И Луначарский рассказал о нем как о режиссере очень способном, но и очень легкомысленном, увлекающемся некоторыми худшими сторонами «буржуазной цивилизации».
Характеристика Луначарского оказалась пророческой. Грановский обнаружил свое «легкомыслие» не только в том, что очутился в числе белоэмигрантов, но и в том, что окончательно потерял себя за границей, где бесславно умер в крайней нужде.
Но на первых порах существования Еврейского театра Грановский делал очень много, чтобы определить {205} место этого коллектива и его роль в художественной жизни столицы.
Кажется, на другой день после разговора с Луначарским я пришел в этот театр. Он помещался на Малой Бронной. Идя туда, я вспоминал все то, что знал о старом, дореволюционном еврейском театре. Это было совсем немного. Раз или два пришлось мне посетить спектакли еврейской труппы Фишзона, кочевавшей по городам и местечкам Украины и Белоруссии. Труппа называлась то «Русско-немецкой», то «Еврейско-немецкой». Актеры говорили на немыслимом жаргоне, играли трескучие мелодрамы, квазиисторические пьесы или пошлые фарсы, рассчитанные на мелкобуржуазную, мещанскую публику.

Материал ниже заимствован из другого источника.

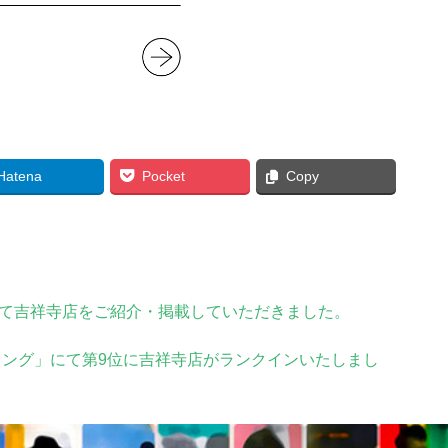
Hatena
Pocket
Copy
号にて吉祥寺店をご紹介・掲載していただきました。
ング」にて第9位に吉祥寺店がランクインいたしまし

Как-то я видел и самого Фишзона, в весьма скромной роли просителя в Петербургском комитете по делам печати, попросту в драматической цензуре. Щеголеватый цензор, изящно грассируя под петербургского аристократа и играя золотым карандашиком, доказывал Фишзону, что он никак не может «пропустить» пьесу, в которой изображен герой-двоеженец.
— По существующим законоположениям, — сухо отчеканивал цензор, — самая идея двоеженства не может себе находить места на наших сценах.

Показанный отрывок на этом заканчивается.